▸ GOAL OF THE EXERCISE: Copy out every line of the records below, keeping each one unchanged.

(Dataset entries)

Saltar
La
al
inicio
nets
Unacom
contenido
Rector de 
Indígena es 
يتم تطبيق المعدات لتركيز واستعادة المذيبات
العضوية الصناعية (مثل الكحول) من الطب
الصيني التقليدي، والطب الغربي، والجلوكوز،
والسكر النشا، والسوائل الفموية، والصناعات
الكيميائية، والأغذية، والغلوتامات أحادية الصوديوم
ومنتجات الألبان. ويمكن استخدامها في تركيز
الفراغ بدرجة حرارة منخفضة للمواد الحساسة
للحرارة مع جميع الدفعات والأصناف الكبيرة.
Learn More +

▸ RESPONSE:
Saltar
La
al
inicio
nets
Unacom
contenido
Rector de 
Indígena es 
يتم تطبيق المعدات لتركيز واستعادة المذيبات
العضوية الصناعية (مثل الكحول) من الطب
الصيني التقليدي، والطب الغربي، والجلوكوز،
والسكر النشا، والسوائل الفموية، والصناعات
الكيميائية، والأغذية، والغلوتامات أحادية الصوديوم
ومنتجات الألبان. ويمكن استخدامها في تركيز
الفراغ بدرجة حرارة منخفضة للمواد الحساسة
للحرارة مع جميع الدفعات والأصناف الكبيرة.
Learn More +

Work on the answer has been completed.